CO has greater affinity for haemoglobin than O2, reducing haemoglobin’s ability to deliver O2 to the respiring tissues.
Carbon monoxide binds haemoglobin to form carboxyhaemoglobin (COHb):
In non-smokers, the ratio of carboxyhemoglobin to haemoglobin can be up to 5%
In smokers, levels of COHb are usually < 10%
In symptomatic CO poisoning, COHb is usually between 10–30%
In severe toxicity, COHb is > 30%
Symptoms
Headache
Nausea, vertigo and confusion
Can cause arrhythmias, fever, reduced consciousness and death
“Pink” skin and mucosae
Management
100% oxygen (target SpO2 is 100%)
Consider hyperbaric oxygen, especially if there is loss of consciousness, neurological signs or the patient is pregnant
Pleural effusion
This is defined as fluid in the pleural space which surrounds the lungs, divided into transudate and exudate:
Transudate
This is fluid in the pleural space which has < 25 g/L protein.

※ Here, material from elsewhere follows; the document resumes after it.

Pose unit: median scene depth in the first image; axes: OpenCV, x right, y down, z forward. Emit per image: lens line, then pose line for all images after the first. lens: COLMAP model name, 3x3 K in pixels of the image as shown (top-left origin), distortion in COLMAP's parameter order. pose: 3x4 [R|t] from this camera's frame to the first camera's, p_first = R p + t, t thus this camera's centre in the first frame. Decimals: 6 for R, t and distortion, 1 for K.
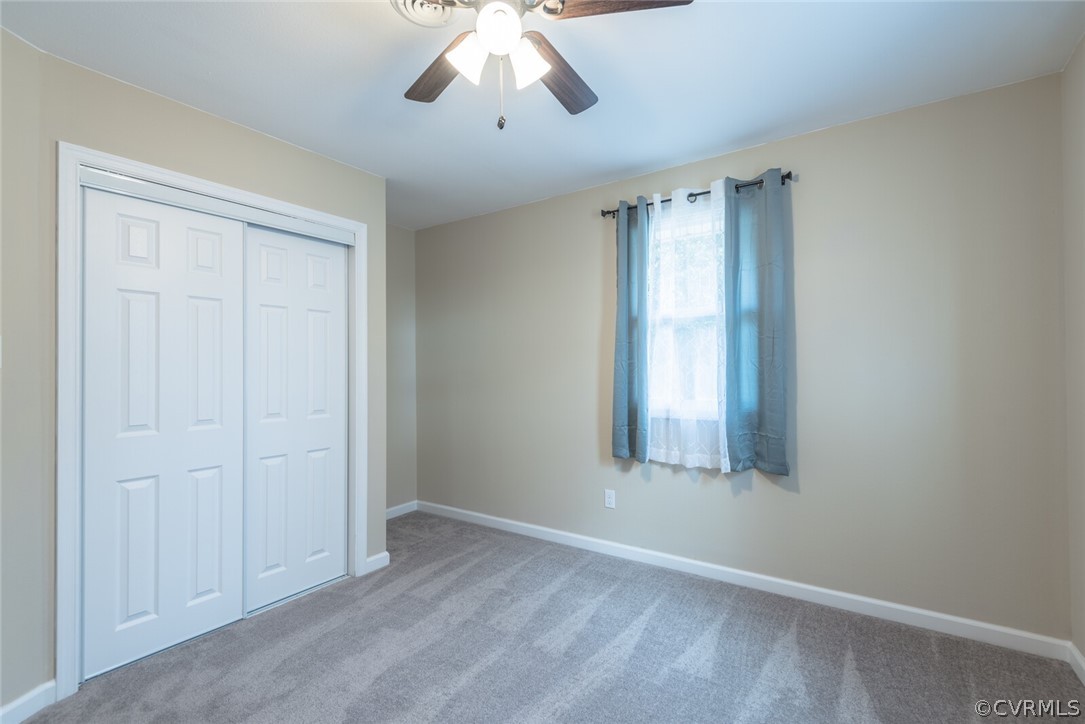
lens RADIAL K [[498.1, 0, 542.5], [0, 498.1, 362.0], [0, 0, 1]] dist [0.002190, -0.000042]
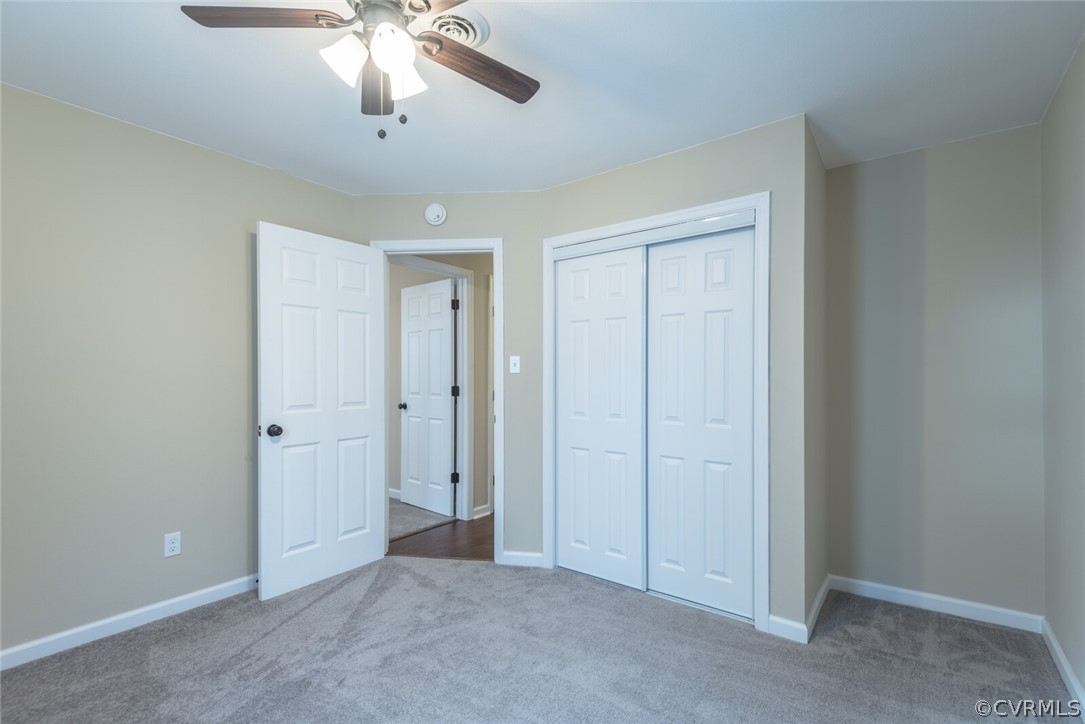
lens RADIAL K [[489.9, 0, 543.9], [0, 489.9, 368.1], [0, 0, 1]] dist [0.002145, 0.000075]
pose [[-0.049729, -0.004123, -0.998754, 0.505958], [0.011215, 0.999926, -0.004686, 0.003206], [0.998700, -0.011434, -0.049679, 0.780723]]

It is caused by increased hydrostatic pressure in the pleural capillaries (increased fluid in the capillaries) or decreased oncotic pressure (reduced albumin/protein).
This forces water out of the capillaries into the pleural space.
Causes
Heart failure (most common cause)
Hyperalbuminemia (e.g., secondary to nephrotic syndrome liver failure)
Hypothyroidism
Meigs syndrome – triad of ovarian fibroma and ascites with pleural effusion
Exudate
This refers to fluid which has > 35 g/L protein. It occurs due to increased leakiness of pleural capillaries, which allows protein into the pleural space.
Causes
Infection, e.g., pneumonia (most common cause), TB, abscess
Connective tissue diseases, e.g., SLE, rheumatoid
Malignancy
Symptoms
Effusions can be asymptomatic if small
Shortness of breath, dry cough and pleuritic chest pain
On examination, reduced chest expansion, breath sounds and stony dull percussion
Key tests
CXR – this shows blunting of the costophrenic angles
Ultrasound – shows presence of pleural fluid
Pleural tap – the diagnostic test which involves aspiration using a fine needle. This is sent to the lab for biochemistry analysis (e.g., checking for malignant cells) and microscopy, culture and sensitivity (MC&S).
Management
If symptomatic or evidence of empyema, a chest drain maybe required.
Treat the underlying cause, e.g., antibiotics for pneumonia
Patients with recurrent pleural effusions may need pleurodesis, which is a procedure that binds the 2 visceral and parietal pleurae together, stopping fluid from reaccumulating in the space between them.